- **What to produce**
Where the word "each" appears in a line below, copy the whole line.

══ Given records ══

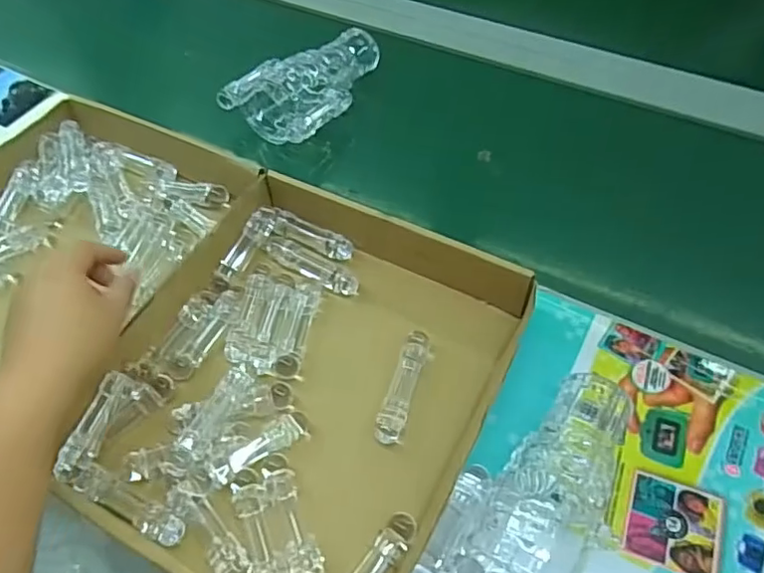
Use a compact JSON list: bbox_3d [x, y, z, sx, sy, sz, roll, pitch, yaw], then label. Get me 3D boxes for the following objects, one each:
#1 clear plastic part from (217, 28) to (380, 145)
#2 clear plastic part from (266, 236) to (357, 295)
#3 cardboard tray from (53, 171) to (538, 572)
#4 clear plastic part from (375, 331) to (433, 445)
[{"bbox_3d":[-0.076,-0.236,0.682,0.119,0.051,0.187,36,64,24],"label":"clear plastic part"},{"bbox_3d":[-0.065,-0.019,0.541,0.098,0.015,0.019,29,61,20],"label":"clear plastic part"},{"bbox_3d":[-0.061,0.064,0.481,0.288,0.056,0.347,25,60,18],"label":"cardboard tray"},{"bbox_3d":[0.018,0.080,0.472,0.022,0.022,0.095,16,57,13],"label":"clear plastic part"}]

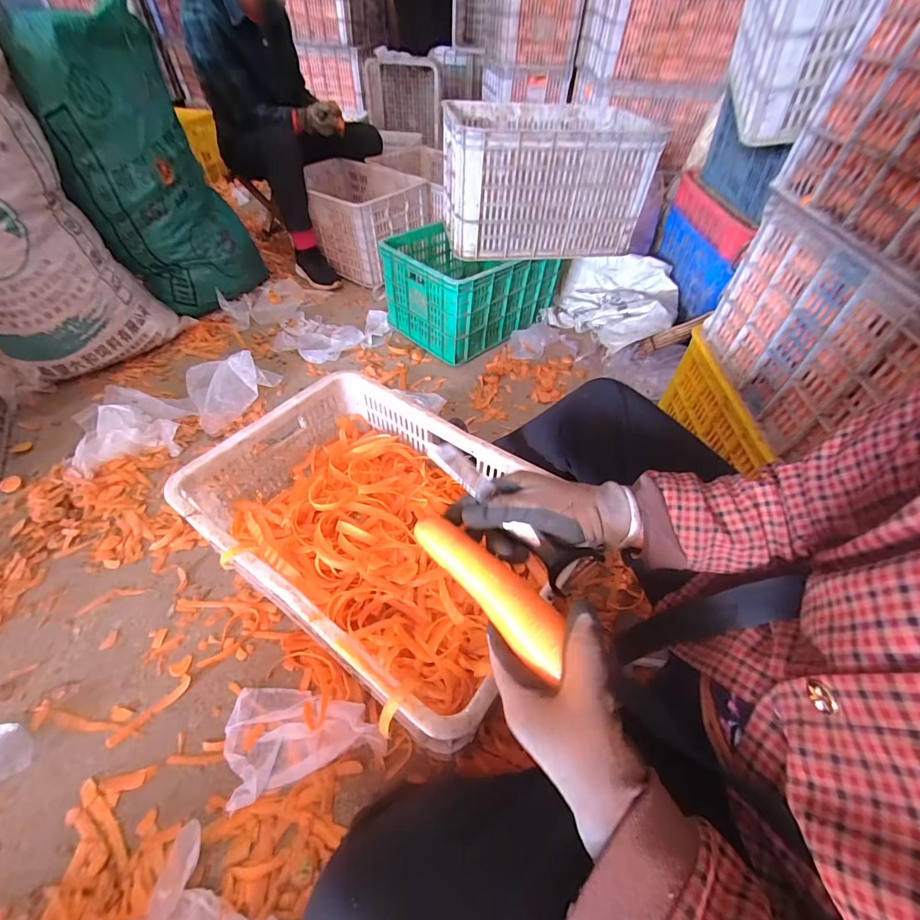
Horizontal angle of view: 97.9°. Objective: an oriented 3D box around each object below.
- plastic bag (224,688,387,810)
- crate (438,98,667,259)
[{"bbox_3d":[-0.224,0.401,0.570,0.240,0.039,0.139,-7,49,9],"label":"plastic bag"},{"bbox_3d":[0.220,-0.789,1.133,0.509,0.270,0.361,-3,50,-6],"label":"crate"}]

═══

- **Output for this exercise**
Use a compact JSON list: bbox_3d [x, y, z, sx, sy, sz, roll, pitch, yaw], then label. Get me 3D boxes for the following objects, one each:
Horizontal angle of view: 97.9°. Objective: an oriented 3D box around each object below.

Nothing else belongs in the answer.